2019-04 Dreamcatcher Kenyatta Parker

When I met Kenyatta Parker over 25 years ago, I thought he was one of the most charming, kind and respectful young men I’d encountered in a long time. Balancing athletics and academics with limitless finesse, he’d already started paving the way for a lifetime of service. What garnered my attention nearly three decades later was his acute awareness of a subject that is near and dear to my heart – sensing – and responding – to the pain of others.

As an African-American male, Kenyatta saw and experienced numerous injustices in communities of color, and questioned the rationale, repercussions and reconciliation of situations that were clearly inhumane. Aware of the option to lash out, he instead channeled his efforts into positive interventions, mentoring, open dialogue and later, a non-profit organization that bolstered his efforts towards alleviating pain.

I am duly proud of this April Dreamcatcher because his love for his family resonates as greatly as his love for others. Kenyatta consistently endeavors to build bridges, awareness and relationships that support the underserved and strengthen communities at large. On so many ocassions, particularly when conversations challenge our perceptions, we may shy away from the uncomfortable at the expense of all involved.

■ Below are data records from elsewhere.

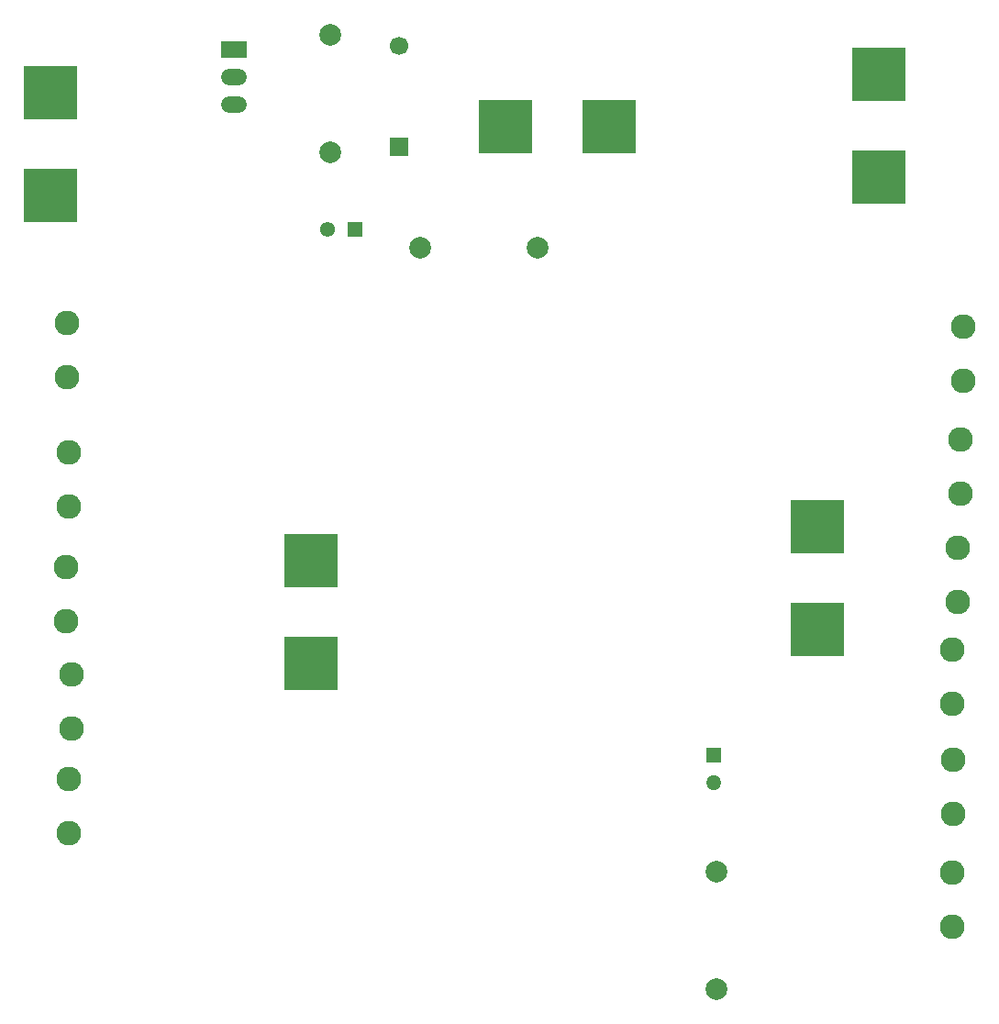
<source format=gbl>
G04*
G04 #@! TF.GenerationSoftware,Altium Limited,Altium Designer,24.2.2 (26)*
G04*
G04 Layer_Physical_Order=2*
G04 Layer_Color=16711680*
%FSLAX44Y44*%
%MOMM*%
G71*
G04*
G04 #@! TF.SameCoordinates,7C6F70DD-8240-47E6-B7E4-941F69E807E0*
G04*
G04*
G04 #@! TF.FilePolarity,Positive*
G04*
G01*
G75*
%ADD28C,2.2860*%
%ADD29R,5.0000X5.0000*%
%ADD30R,1.4000X1.3580*%
%ADD31O,1.3580X1.4000*%
%ADD32C,2.0000*%
%ADD33R,2.4000X1.5000*%
%ADD34O,2.4000X1.5000*%
%ADD35R,1.7000X1.7000*%
%ADD36C,1.7000*%
%ADD37R,5.0000X5.0000*%
%ADD38R,1.3580X1.4000*%
%ADD39O,1.4000X1.3580*%
D28*
X1155700Y387750D02*
D03*
Y437750D02*
D03*
X1156970Y491890D02*
D03*
Y541890D02*
D03*
X1155700Y593490D02*
D03*
Y643490D02*
D03*
X1165860Y941940D02*
D03*
Y891940D02*
D03*
X1160780Y737470D02*
D03*
Y687470D02*
D03*
X1163320Y837800D02*
D03*
Y787800D02*
D03*
X340360Y524110D02*
D03*
Y474110D02*
D03*
X342900Y620630D02*
D03*
Y570630D02*
D03*
X337820Y719690D02*
D03*
Y669690D02*
D03*
X339090Y944880D02*
D03*
Y894880D02*
D03*
X340360Y825500D02*
D03*
Y775500D02*
D03*
D29*
X1031240Y662430D02*
D03*
Y757430D02*
D03*
X1088390Y1174500D02*
D03*
Y1079500D02*
D03*
X323850Y1157480D02*
D03*
Y1062480D02*
D03*
X563880Y630680D02*
D03*
Y725680D02*
D03*
D30*
X604520Y1031240D02*
D03*
D31*
X579120D02*
D03*
D32*
X664770Y1014730D02*
D03*
X772870D02*
D03*
X581660Y1211020D02*
D03*
Y1102920D02*
D03*
X938530Y330760D02*
D03*
Y438860D02*
D03*
D33*
X492760Y1197610D02*
D03*
D34*
Y1172210D02*
D03*
Y1146810D02*
D03*
D35*
X645160Y1108030D02*
D03*
D36*
Y1200830D02*
D03*
D37*
X743710Y1126490D02*
D03*
X838710D02*
D03*
D38*
X935990Y546100D02*
D03*
D39*
Y520700D02*
D03*
M02*

</source>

I am proud of my brother and friend who has chosen to dedicate his life to demonstrating love in the many places where it may be felt least often. Please help me celebrate Kenyatta Parker, and read below to hear how he catches his dreams in his own words against the odds and with success in mind.

1. What do you feel are your personal and/or professional callings? How did you know?

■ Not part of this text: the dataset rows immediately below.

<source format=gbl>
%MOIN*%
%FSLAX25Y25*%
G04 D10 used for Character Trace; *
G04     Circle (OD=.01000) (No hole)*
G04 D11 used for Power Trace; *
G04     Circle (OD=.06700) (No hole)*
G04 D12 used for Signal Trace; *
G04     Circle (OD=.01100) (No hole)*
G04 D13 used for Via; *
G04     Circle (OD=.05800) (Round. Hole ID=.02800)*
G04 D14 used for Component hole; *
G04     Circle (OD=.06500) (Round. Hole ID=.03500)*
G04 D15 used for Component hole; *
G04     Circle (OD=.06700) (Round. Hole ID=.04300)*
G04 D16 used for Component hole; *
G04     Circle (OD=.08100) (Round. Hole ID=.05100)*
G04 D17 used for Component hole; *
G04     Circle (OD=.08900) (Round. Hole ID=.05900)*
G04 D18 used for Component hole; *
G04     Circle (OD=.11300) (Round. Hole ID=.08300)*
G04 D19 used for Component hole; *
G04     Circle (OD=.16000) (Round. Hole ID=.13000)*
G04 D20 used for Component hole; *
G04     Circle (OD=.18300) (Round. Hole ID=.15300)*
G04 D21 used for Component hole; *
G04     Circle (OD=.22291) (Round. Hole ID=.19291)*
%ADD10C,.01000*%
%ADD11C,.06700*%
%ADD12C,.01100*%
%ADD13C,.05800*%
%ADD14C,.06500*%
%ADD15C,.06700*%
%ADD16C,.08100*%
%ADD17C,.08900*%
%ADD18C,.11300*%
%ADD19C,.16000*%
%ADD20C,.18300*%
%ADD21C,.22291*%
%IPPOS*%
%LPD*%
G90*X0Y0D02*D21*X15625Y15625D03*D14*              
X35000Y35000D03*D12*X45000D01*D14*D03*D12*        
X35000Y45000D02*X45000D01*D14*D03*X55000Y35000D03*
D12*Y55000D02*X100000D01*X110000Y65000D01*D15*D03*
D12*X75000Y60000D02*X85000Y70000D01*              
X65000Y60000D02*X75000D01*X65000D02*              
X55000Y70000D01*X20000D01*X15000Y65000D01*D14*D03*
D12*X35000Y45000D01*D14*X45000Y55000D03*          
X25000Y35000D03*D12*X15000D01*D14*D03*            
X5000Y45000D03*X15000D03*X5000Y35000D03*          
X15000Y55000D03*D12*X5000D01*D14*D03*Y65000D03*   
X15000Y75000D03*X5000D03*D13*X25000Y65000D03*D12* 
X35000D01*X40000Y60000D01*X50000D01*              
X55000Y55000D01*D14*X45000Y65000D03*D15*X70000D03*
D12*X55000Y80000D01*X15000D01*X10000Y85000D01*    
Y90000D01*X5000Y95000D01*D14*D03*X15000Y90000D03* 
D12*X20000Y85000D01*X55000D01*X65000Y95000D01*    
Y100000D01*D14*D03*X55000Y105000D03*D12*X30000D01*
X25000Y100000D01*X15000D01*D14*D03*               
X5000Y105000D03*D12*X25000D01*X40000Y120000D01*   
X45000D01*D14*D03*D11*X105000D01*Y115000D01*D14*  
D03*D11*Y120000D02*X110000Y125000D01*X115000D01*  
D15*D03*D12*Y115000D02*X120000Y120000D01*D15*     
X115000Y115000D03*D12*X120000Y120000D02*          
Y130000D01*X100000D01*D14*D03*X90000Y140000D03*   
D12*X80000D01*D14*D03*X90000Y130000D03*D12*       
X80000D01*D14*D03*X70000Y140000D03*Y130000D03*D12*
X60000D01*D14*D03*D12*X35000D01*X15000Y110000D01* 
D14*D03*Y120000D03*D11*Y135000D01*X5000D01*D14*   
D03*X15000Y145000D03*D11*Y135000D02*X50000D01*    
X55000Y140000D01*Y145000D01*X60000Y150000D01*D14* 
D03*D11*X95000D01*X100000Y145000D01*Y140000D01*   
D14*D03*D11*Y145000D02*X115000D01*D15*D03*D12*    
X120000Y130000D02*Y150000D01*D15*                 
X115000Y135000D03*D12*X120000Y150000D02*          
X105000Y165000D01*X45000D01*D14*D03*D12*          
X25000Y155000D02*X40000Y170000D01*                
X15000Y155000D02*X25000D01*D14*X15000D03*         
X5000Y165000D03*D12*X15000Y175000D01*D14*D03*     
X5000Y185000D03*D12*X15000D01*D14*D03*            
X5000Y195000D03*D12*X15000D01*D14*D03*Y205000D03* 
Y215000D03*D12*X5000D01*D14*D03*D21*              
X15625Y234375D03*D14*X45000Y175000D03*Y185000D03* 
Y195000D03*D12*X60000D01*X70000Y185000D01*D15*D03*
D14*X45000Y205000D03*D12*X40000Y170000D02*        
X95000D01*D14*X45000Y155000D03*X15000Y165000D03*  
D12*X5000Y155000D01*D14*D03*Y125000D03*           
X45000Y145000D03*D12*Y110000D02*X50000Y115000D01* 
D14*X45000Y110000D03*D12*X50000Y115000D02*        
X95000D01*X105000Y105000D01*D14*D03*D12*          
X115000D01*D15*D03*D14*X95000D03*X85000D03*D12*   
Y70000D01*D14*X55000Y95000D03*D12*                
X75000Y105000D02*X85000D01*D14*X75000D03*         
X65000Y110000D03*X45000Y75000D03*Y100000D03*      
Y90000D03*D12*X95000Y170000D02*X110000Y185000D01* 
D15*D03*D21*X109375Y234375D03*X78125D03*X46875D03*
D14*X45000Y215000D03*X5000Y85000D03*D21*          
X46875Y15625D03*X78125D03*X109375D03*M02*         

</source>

I feel my personal and professional calling is simply to be of service to people.  Especially my people, Black/African.  Although professionally I am still searching for the specific vehicle to live out my calling, it is definitely still rooted in service. 

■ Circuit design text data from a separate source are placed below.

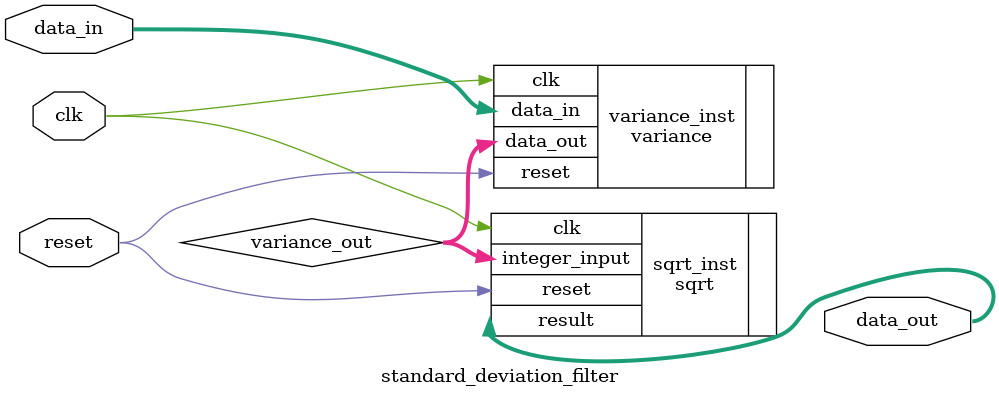
<source format=v>

module standard_deviation_filter 
	#(parameter WIDTH=14, parameter WINDOW_WIDTH=7)
	(
		input wire [WIDTH-1:0] data_in,
		output wire [WIDTH-1:0] data_out,

		input wire reset,
		input wire clk
		
	);

	wire [WIDTH*2-1:0] variance_out;

	variance #(.WIDTH(WIDTH), .WINDOW_WIDTH(WINDOW_WIDTH)) variance_inst (
		.data_in(data_in),
		.data_out(variance_out),
		.reset(reset),
		.clk(clk)
	);

	sqrt #(.INTEGER_INPUT_WIDTH(28)) sqrt_inst (
		.integer_input(variance_out),
		.result(data_out),
		.reset(reset),
		.clk(clk)
	);

endmodule
</source>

Teaching our (black) less fortunate how to empower themselves and cultivate skills to help them change their current circumstances is definitely a joy and a calling.  I discovered this while mentoring young adults with my non-profit org and teaching in middle school.  The joy I got from seeing the light bulbs go off in the minds of the people I poured into was all I needed to see and feel.  I knew then!

2. What was the defining moment that compelled you to choose this direction? What cemented your passion?

There is not one defining moment that compelled me to think the way I do and live life going in this direction.  In my opinion, this path is a product of the family I was raised in.  I have a family of activists, Pan Africans, and scholars that I watched and grew up around.  I saw how they manifested their passion for our people by teaching, founding community centers and being life-long activists for people of color.  This inspired and molded me. 

If I had to pick a moment when I knew this was also MY passion, it would have to be my first trip to the continent of Africa.  My travels to Africa taught me something.  It taught me that growing up in the U.S. naturally makes us over-consumers, selfish and in a sense ungrateful.  We lose, in my opinion, the essence of what life is truly about.  Being there was the first time in my life that I saw African/Black people as the majority, and it was BEAUTIFUL!  It changed me forever. 

Being there also allowed me to see that all anyone NEEDS is spirituality, food, shelter, and family.  Everything else is superficial and a desire, not a need.  Believe it or not, on this trip I actually wrote a manifesto for myself that proclaimed what my purpose in life was.  When I find it, I’ll share it with you!  In conclusion, my family and my pilgrimage to Africa helped cement my passion.

3. What would people be surprised to know about you?

I think people would be surprised at how much I read for self-improvement; how sensitive of a person I am and can be, and how as a child, I used to literally pray for the type of family I wanted to have as an adult.  

4. If you had a catchphrase, what would it be?

“We all we got!”

5. When people see what you’re striving for, what would you want them to keep in mind? What can they do to help support this cause?

I want them to see what I am striving for to spark curiosity to learn more about themselves, our true history and ways to take action to improve our community.  They can help this cause by loving themselves enough, to love people that look like them enough, to help.  Simple.

Thank You, Kenyatta Parker for catching your dreams…you’re changing lives along the way.